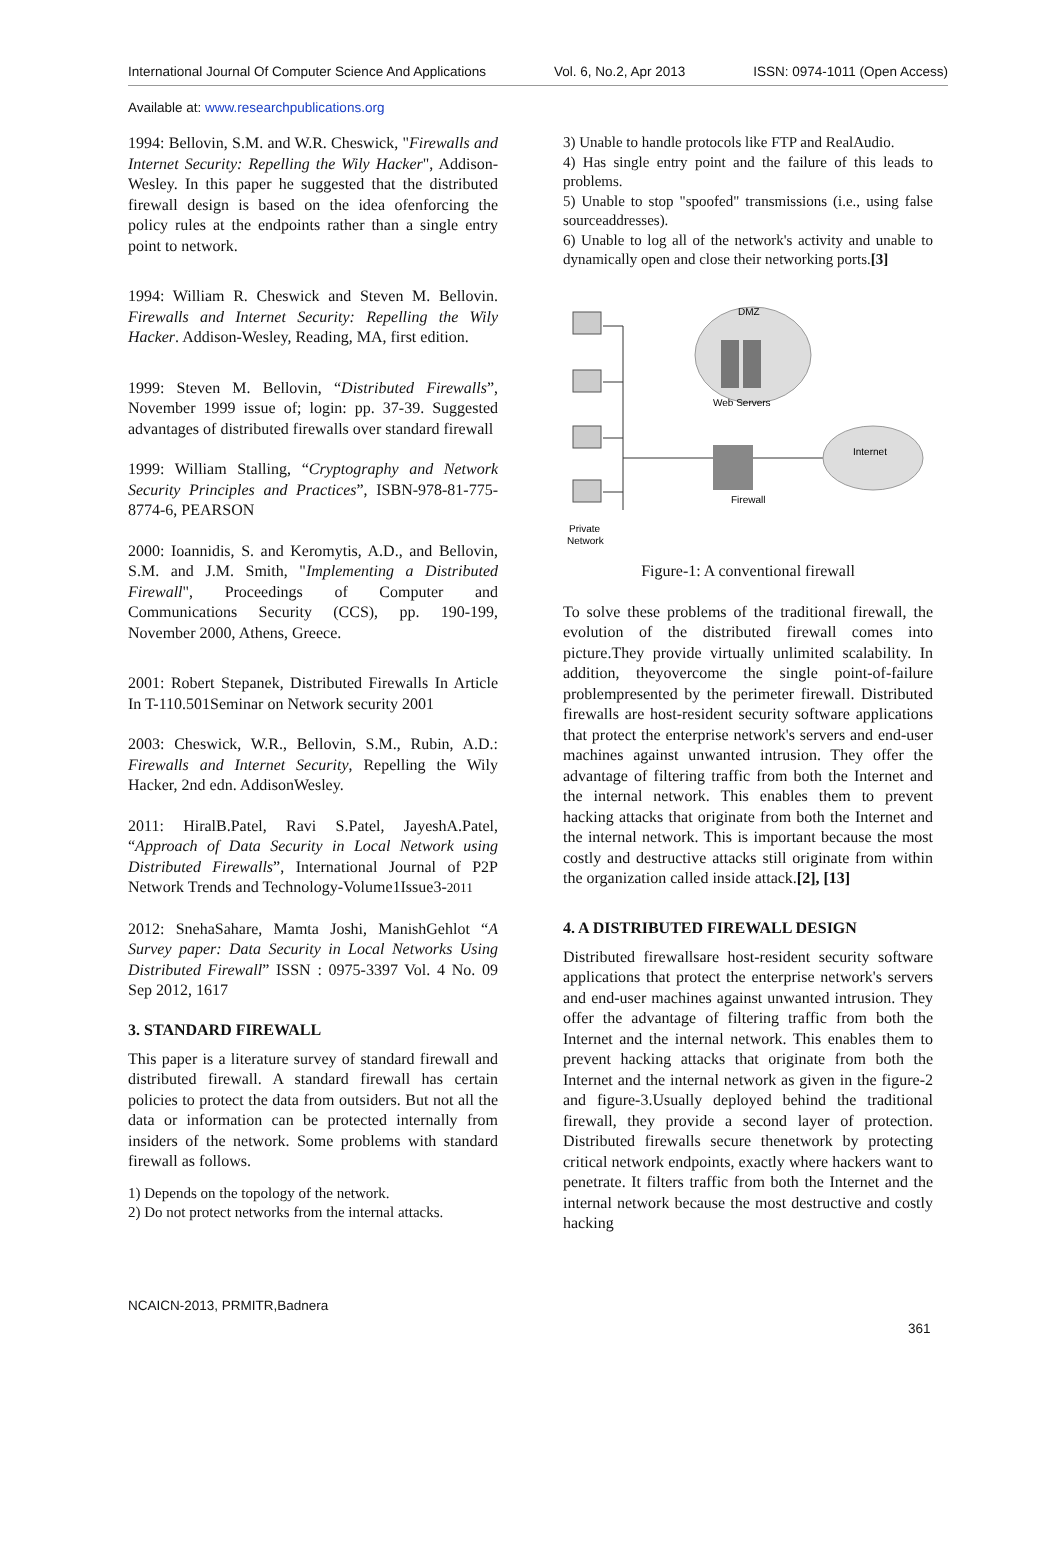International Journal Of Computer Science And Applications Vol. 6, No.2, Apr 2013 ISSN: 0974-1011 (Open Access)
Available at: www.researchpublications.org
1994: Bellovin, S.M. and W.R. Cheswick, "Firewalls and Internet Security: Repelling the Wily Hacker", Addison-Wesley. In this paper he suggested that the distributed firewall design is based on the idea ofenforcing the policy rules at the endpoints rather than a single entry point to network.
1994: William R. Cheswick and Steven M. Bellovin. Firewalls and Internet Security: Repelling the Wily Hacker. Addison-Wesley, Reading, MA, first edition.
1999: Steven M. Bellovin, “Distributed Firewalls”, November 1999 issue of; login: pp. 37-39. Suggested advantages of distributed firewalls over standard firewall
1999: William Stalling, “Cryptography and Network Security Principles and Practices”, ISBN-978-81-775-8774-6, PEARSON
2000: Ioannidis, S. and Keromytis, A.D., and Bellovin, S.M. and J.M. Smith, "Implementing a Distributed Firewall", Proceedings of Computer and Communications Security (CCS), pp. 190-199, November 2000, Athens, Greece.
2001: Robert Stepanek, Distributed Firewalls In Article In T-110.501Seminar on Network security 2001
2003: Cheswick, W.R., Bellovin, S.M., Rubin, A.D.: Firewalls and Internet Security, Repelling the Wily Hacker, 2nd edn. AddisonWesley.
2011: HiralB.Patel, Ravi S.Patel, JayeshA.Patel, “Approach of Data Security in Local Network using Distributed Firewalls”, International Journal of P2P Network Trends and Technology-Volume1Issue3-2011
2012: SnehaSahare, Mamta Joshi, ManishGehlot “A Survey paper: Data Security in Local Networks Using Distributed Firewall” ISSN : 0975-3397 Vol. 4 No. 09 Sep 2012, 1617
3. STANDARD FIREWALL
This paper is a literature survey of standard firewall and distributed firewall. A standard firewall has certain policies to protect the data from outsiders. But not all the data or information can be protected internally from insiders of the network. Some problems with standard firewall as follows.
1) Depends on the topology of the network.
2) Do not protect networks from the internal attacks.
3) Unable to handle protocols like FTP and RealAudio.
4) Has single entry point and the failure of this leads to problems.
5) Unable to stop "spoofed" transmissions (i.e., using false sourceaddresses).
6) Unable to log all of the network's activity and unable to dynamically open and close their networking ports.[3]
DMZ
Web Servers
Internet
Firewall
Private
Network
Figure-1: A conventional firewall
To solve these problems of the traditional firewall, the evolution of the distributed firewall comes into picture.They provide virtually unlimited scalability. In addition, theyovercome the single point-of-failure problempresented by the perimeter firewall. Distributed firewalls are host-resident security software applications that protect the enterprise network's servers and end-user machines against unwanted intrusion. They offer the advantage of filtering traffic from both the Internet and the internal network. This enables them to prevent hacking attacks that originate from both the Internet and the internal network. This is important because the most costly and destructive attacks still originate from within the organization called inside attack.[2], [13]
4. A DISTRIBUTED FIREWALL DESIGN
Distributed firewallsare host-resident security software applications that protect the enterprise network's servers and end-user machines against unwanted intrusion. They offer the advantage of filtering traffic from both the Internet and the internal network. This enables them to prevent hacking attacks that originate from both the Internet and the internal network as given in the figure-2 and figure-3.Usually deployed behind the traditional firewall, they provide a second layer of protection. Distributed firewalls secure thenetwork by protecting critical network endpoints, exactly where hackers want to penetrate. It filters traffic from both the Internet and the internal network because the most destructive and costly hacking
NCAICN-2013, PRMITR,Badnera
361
•••
- ASSIGNMENT:
The lines needed run from the first line of the records through the line containing "and Network Security", both included. Restate them word for word, without pictures.

- FINAL ANSWER:
International Journal Of Computer Science And Applications Vol. 6, No.2, Apr 2013 ISSN: 0974-1011 (Open Access)
Available at: www.researchpublications.org
1994: Bellovin, S.M. and W.R. Cheswick, "Firewalls and Internet Security: Repelling the Wily Hacker", Addison-Wesley. In this paper he suggested that the distributed firewall design is based on the idea ofenforcing the policy rules at the endpoints rather than a single entry point to network.
1994: William R. Cheswick and Steven M. Bellovin. Firewalls and Internet Security: Repelling the Wily Hacker. Addison-Wesley, Reading, MA, first edition.
1999: Steven M. Bellovin, “Distributed Firewalls”, November 1999 issue of; login: pp. 37-39. Suggested advantages of distributed firewalls over standard firewall
1999: William Stalling, “Cryptography and Network Security Principles and Practices”, ISBN-978-81-775-8774-6, PEARSON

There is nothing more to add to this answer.